The region has emerged as a leader in creating opportunities in so-called middle-skill STEM careers, those that don’t necessarily require a bachelor’s degree but can be filled by workers who have some additional training.

“Baltimore City residents face significant barriers to employment that prevent many from obtaining well-paying jobs. However, there lies great opportunity within the science, technology, engineering and math fields for individuals who do not have a bachelor’s degree but are able to obtain some education, training or certifications,” says Donald C. Fry, President and CEO of the Greater Baltimore Committee (GBC), the region’s leading business advocacy organization.

“These middle-skill jobs often pay higher wages than careers with similar levels of education and offer many opportunities for advancement,” Fry says. The GBC and Associated Black Charities partnered on a study, “STEM: Middle-Skill Career Pathways in the Baltimore Region,” to examine opportunities and recommend strategies to widen the pipeline of talent available for middle-skill STEM careers.

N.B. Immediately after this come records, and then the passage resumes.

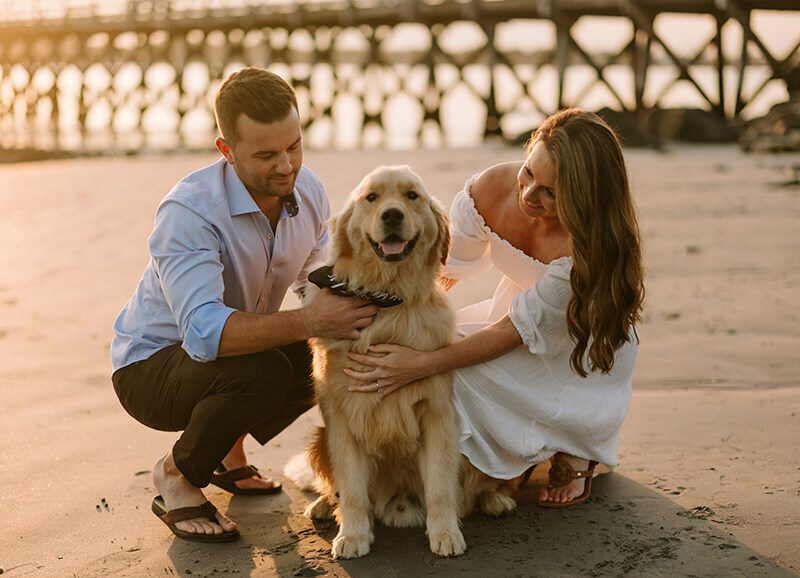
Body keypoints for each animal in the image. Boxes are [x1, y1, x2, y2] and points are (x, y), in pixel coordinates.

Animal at [298, 164, 462, 556]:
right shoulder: (340, 419)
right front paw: (353, 534)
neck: (387, 299)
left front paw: (446, 532)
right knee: (335, 487)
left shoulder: (437, 411)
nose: (392, 215)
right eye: (371, 198)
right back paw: (324, 505)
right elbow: (352, 490)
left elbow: (440, 484)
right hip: (319, 438)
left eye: (411, 196)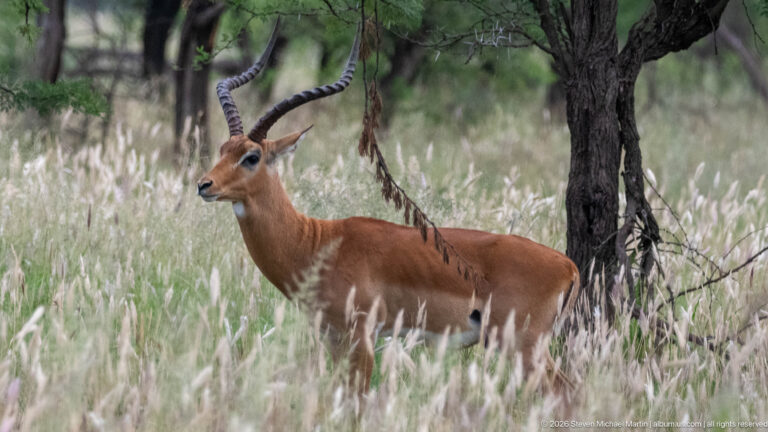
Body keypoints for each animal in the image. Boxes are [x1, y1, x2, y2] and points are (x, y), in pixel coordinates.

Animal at [197, 20, 580, 394]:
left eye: (251, 156)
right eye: (223, 149)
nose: (204, 185)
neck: (316, 242)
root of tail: (569, 266)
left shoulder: (361, 335)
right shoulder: (332, 337)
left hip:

The study included interviews with dozens of local employers, educational institutions, nonprofit organizations and community groups. The study identified six “opportunity sectors” – advanced manufacturing, bioscience, design and construction, energy, health care and information technology – that provide great potential for meaningful careers in jobs that pay well above the median for the region.

Nearly a quarter (23.1 percent) of all jobs in the Baltimore region – more than 281,700 altogether – require high-level knowledge in at least one STEM field.

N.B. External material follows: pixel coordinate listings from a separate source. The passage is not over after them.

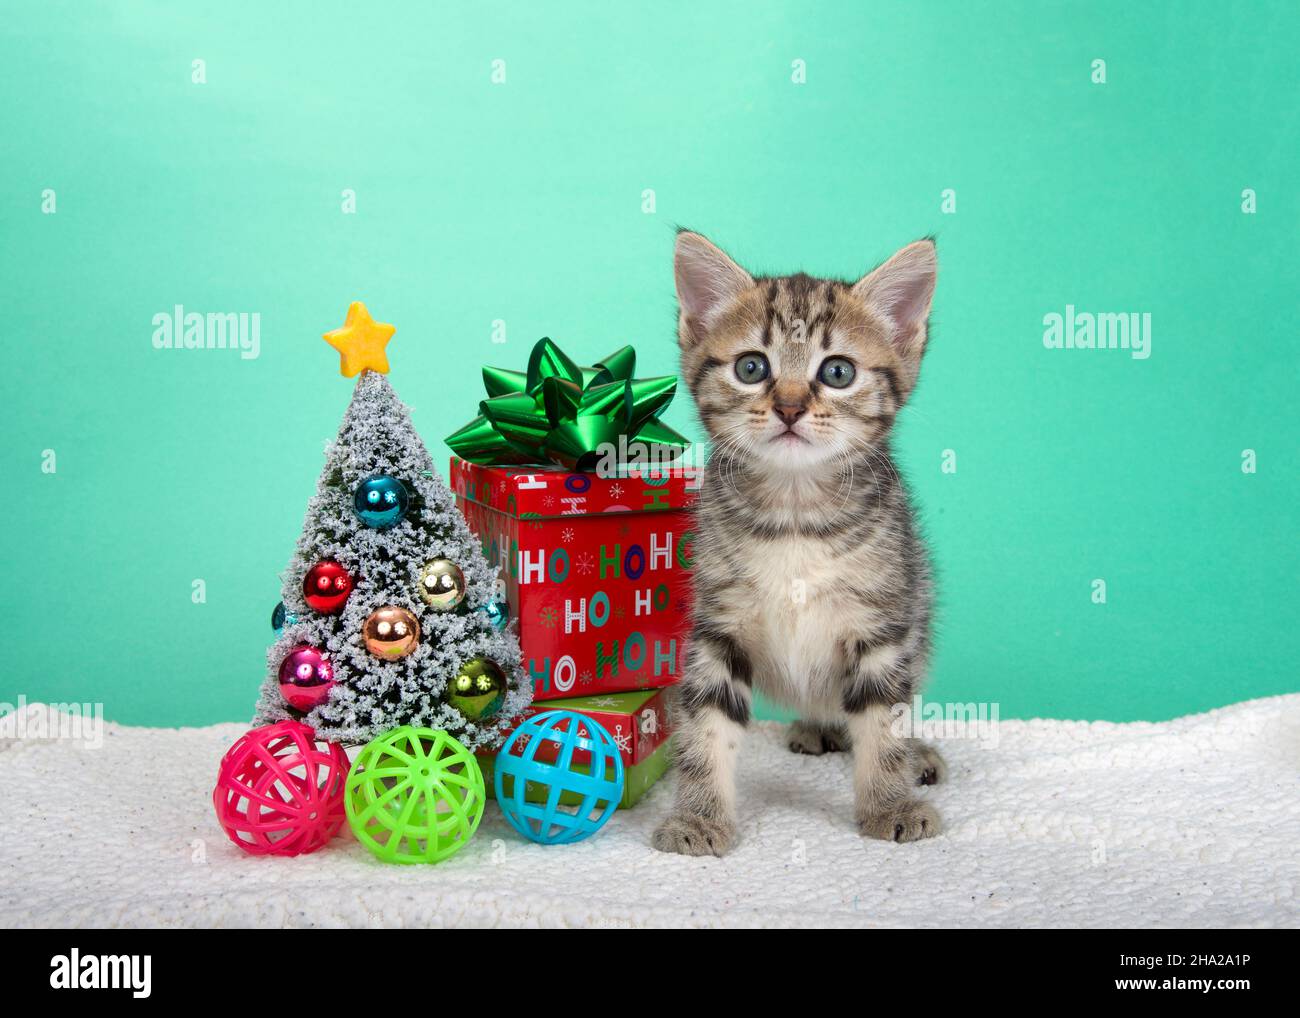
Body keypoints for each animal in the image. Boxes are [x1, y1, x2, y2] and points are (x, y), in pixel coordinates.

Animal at [650, 232, 946, 858]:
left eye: (837, 371)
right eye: (751, 367)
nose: (789, 406)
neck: (793, 516)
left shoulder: (882, 623)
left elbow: (883, 722)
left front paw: (891, 803)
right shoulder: (717, 625)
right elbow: (706, 723)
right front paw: (699, 816)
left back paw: (918, 756)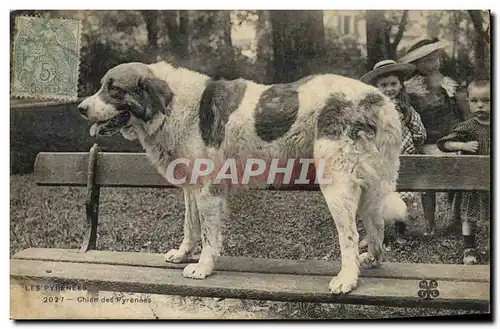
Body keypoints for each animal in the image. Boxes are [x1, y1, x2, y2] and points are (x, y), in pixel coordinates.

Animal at [78, 60, 406, 292]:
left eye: (114, 89)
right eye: (102, 86)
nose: (80, 108)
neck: (170, 107)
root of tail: (377, 98)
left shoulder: (209, 192)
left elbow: (209, 235)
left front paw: (202, 268)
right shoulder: (192, 189)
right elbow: (190, 227)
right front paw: (183, 254)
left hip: (337, 184)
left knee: (349, 236)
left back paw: (347, 279)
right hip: (369, 187)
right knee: (376, 226)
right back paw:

“We’re looking more at the system and how we can partner with others to move the needle,” says Diane Bell-McKoy, President and CEO of Associated Black Charities, which works to solve problems affecting the city’s African American community.

Pathway to Success

STEM careers are not limited to traditional STEM occupations such as software developers or engineers, the study found. Interviews with Greater Baltimore employers revealed that new technology is driving the demand for middle-skill STEM employees in many occupations and also driving the creation of entirely new STEM occupations.

The study noted that the average middle-skill STEM jobs pays $58,000, 61 percent more than non-STEM jobs requiring similar levels of education. Once workers enter a STEM-related industry with a certain skill set, it’s easier for them to advance into even higher-paying jobs. A number of initiatives have been launched in the region to raise awareness of opportunities in middle-skill careers.

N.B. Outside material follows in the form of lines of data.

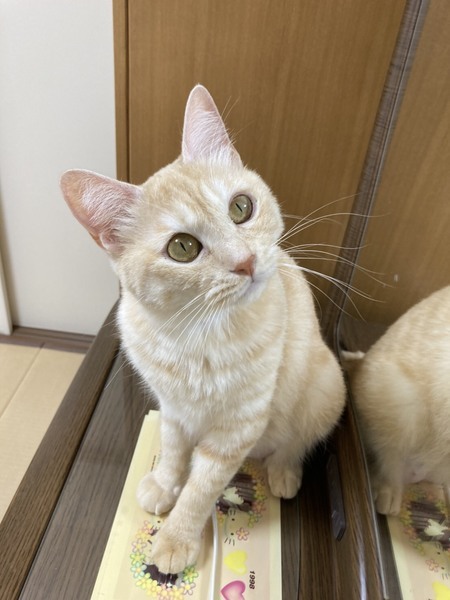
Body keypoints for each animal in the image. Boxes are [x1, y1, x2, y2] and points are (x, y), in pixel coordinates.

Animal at [60, 84, 345, 574]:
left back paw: (284, 471)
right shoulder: (172, 407)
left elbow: (202, 487)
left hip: (324, 389)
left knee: (297, 441)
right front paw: (163, 483)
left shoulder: (238, 426)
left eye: (240, 207)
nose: (245, 262)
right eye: (182, 247)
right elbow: (175, 449)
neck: (196, 337)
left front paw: (176, 539)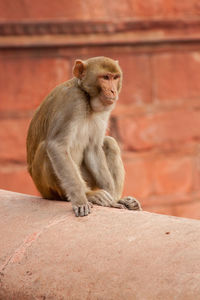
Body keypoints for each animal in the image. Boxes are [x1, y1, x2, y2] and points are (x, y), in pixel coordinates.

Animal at [26, 56, 142, 216]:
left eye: (115, 77)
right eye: (105, 77)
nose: (113, 91)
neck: (86, 97)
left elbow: (93, 148)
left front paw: (113, 201)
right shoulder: (72, 101)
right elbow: (57, 146)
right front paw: (81, 199)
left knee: (109, 143)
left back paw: (121, 199)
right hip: (46, 189)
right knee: (45, 148)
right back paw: (89, 194)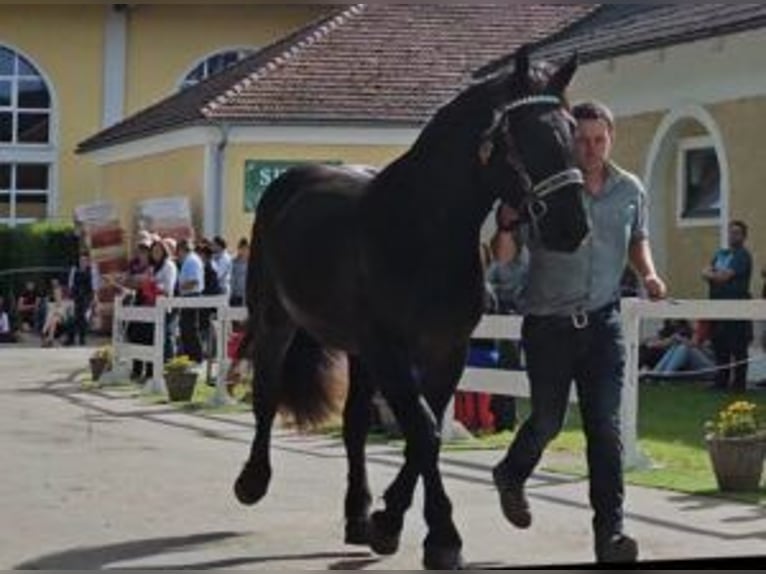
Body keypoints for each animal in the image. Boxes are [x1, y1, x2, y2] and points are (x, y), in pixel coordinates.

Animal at [234, 47, 588, 568]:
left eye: (572, 130)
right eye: (527, 135)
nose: (573, 226)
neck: (422, 231)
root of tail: (291, 181)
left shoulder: (446, 351)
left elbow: (427, 434)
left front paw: (390, 523)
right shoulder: (391, 350)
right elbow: (423, 431)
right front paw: (440, 536)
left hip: (358, 352)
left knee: (354, 423)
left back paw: (357, 515)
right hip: (276, 321)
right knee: (266, 395)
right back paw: (252, 481)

The Community College of Baltimore County and Baltimore City Community College offer certificate programs in STEM-related fields. Maryland Career Technology Education programs give high school students a clear pathway to high-tech careers with dual enrollment courses.

Private and nonprofit organizations have stepped up their efforts as well.

The BioTechnical Institute of Maryland, for example, has begun offering tuition-free training in basic laboratory skills for unemployed and underemployed residents. The institute’s six-week BioSTART program gives students instruction in math, communication skills and professional development.

After completing the BioSTART program, students move on to receive hands-on laboratory training as well as an internship with a local biotechnology company. “If we can leverage this growing middle-skill STEM job base to its full potential” says Fry of the GBC, “it surely will open doors and offer brighter futures.”